- TASK BRIEF:
From the line containing "that the people lost their appetite" down to the line containing "On one hand, Devil" in the records below, reproduce every line exactly, ends included, and omit all others.

SUPPLIED MATERIAL section start

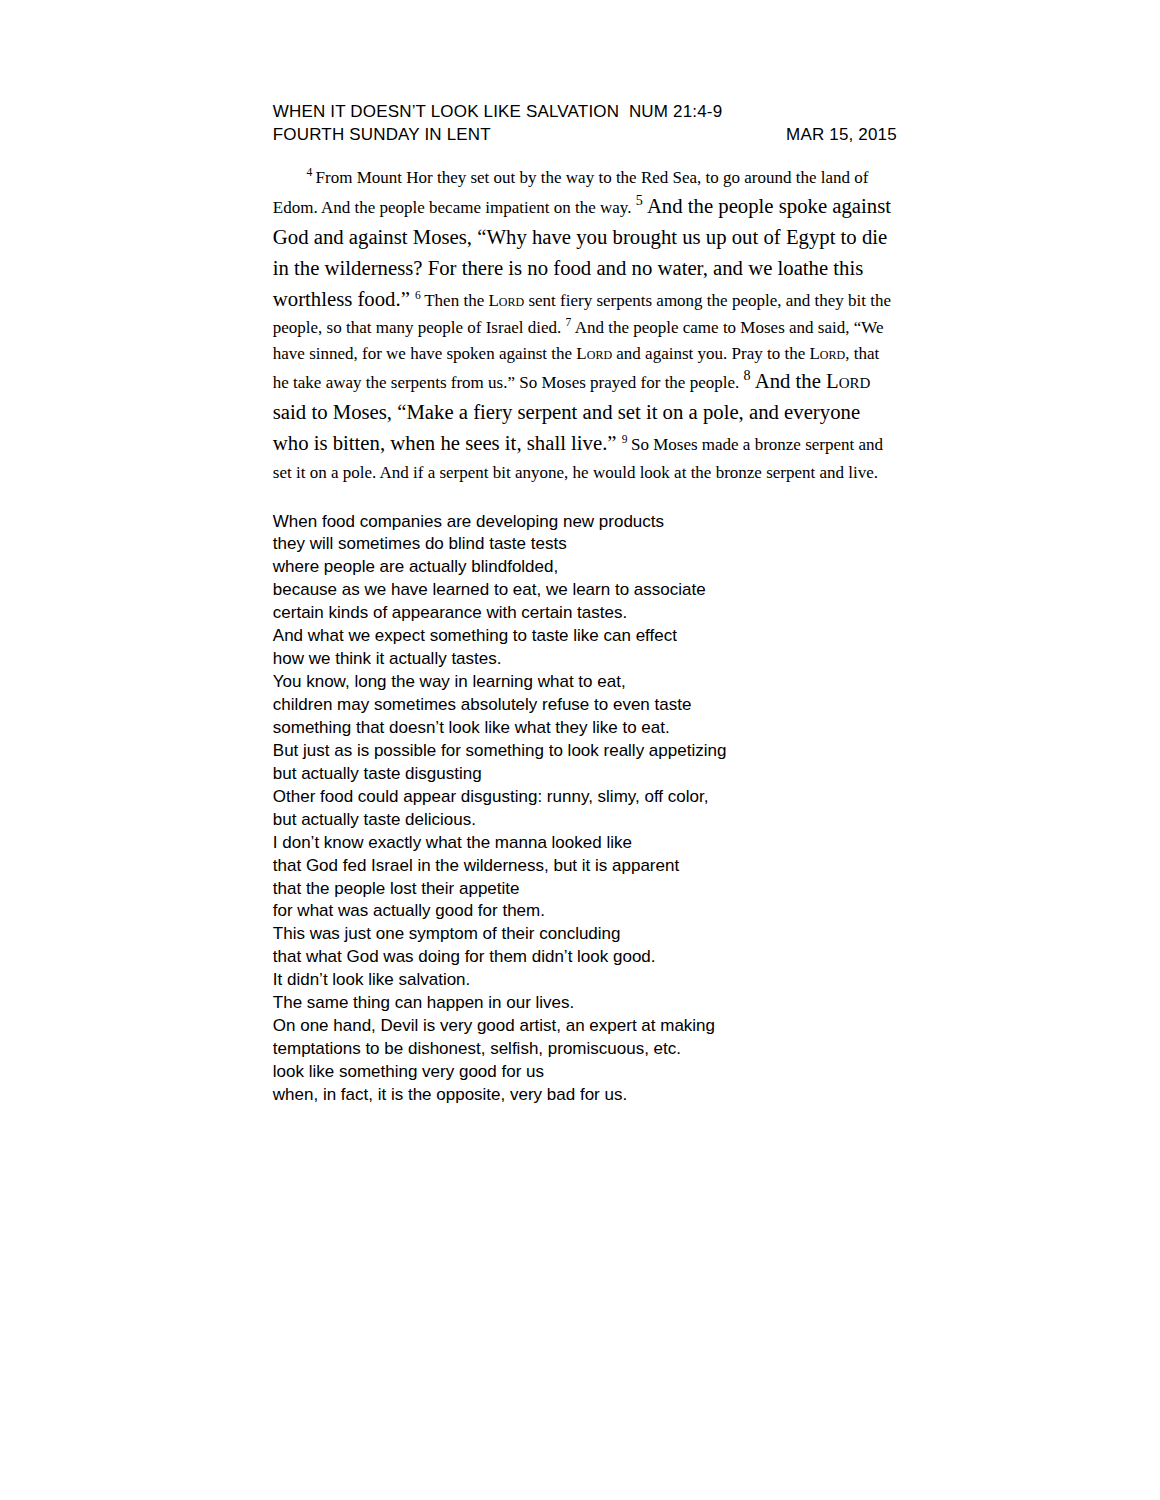WHEN IT DOESN’T LOOK LIKE SALVATION NUM 21:4-9
FOURTH SUNDAY IN LENT MAR 15, 2015
4 From Mount Hor they set out by the way to the Red Sea, to go around the land of Edom. And the people became impatient on the way. 5 And the people spoke against God and against Moses, “Why have you brought us up out of Egypt to die in the wilderness? For there is no food and no water, and we loathe this worthless food.” 6 Then the Lord sent fiery serpents among the people, and they bit the people, so that many people of Israel died. 7 And the people came to Moses and said, “We have sinned, for we have spoken against the Lord and against you. Pray to the Lord, that he take away the serpents from us.” So Moses prayed for the people. 8 And the Lord said to Moses, “Make a fiery serpent and set it on a pole, and everyone who is bitten, when he sees it, shall live.” 9 So Moses made a bronze serpent and set it on a pole. And if a serpent bit anyone, he would look at the bronze serpent and live.
When food companies are developing new products
they will sometimes do blind taste tests
where people are actually blindfolded,
because as we have learned to eat, we learn to associate
certain kinds of appearance with certain tastes.
And what we expect something to taste like can effect
how we think it actually tastes.
You know, long the way in learning what to eat,
children may sometimes absolutely refuse to even taste
something that doesn’t look like what they like to eat.
But just as is possible for something to look really appetizing
but actually taste disgusting
Other food could appear disgusting: runny, slimy, off color,
but actually taste delicious.
I don’t know exactly what the manna looked like
that God fed Israel in the wilderness, but it is apparent
that the people lost their appetite
for what was actually good for them.
This was just one symptom of their concluding
that what God was doing for them didn’t look good.
It didn’t look like salvation.
The same thing can happen in our lives.
On one hand, Devil is very good artist, an expert at making
temptations to be dishonest, selfish, promiscuous, etc.
look like something very good for us
when, in fact, it is the opposite, very bad for us.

SUPPLIED MATERIAL section end

- EXERCISE RESULT:
that the people lost their appetite
for what was actually good for them.
This was just one symptom of their concluding
that what God was doing for them didn’t look good.
It didn’t look like salvation.
The same thing can happen in our lives.
On one hand, Devil is very good artist, an expert at making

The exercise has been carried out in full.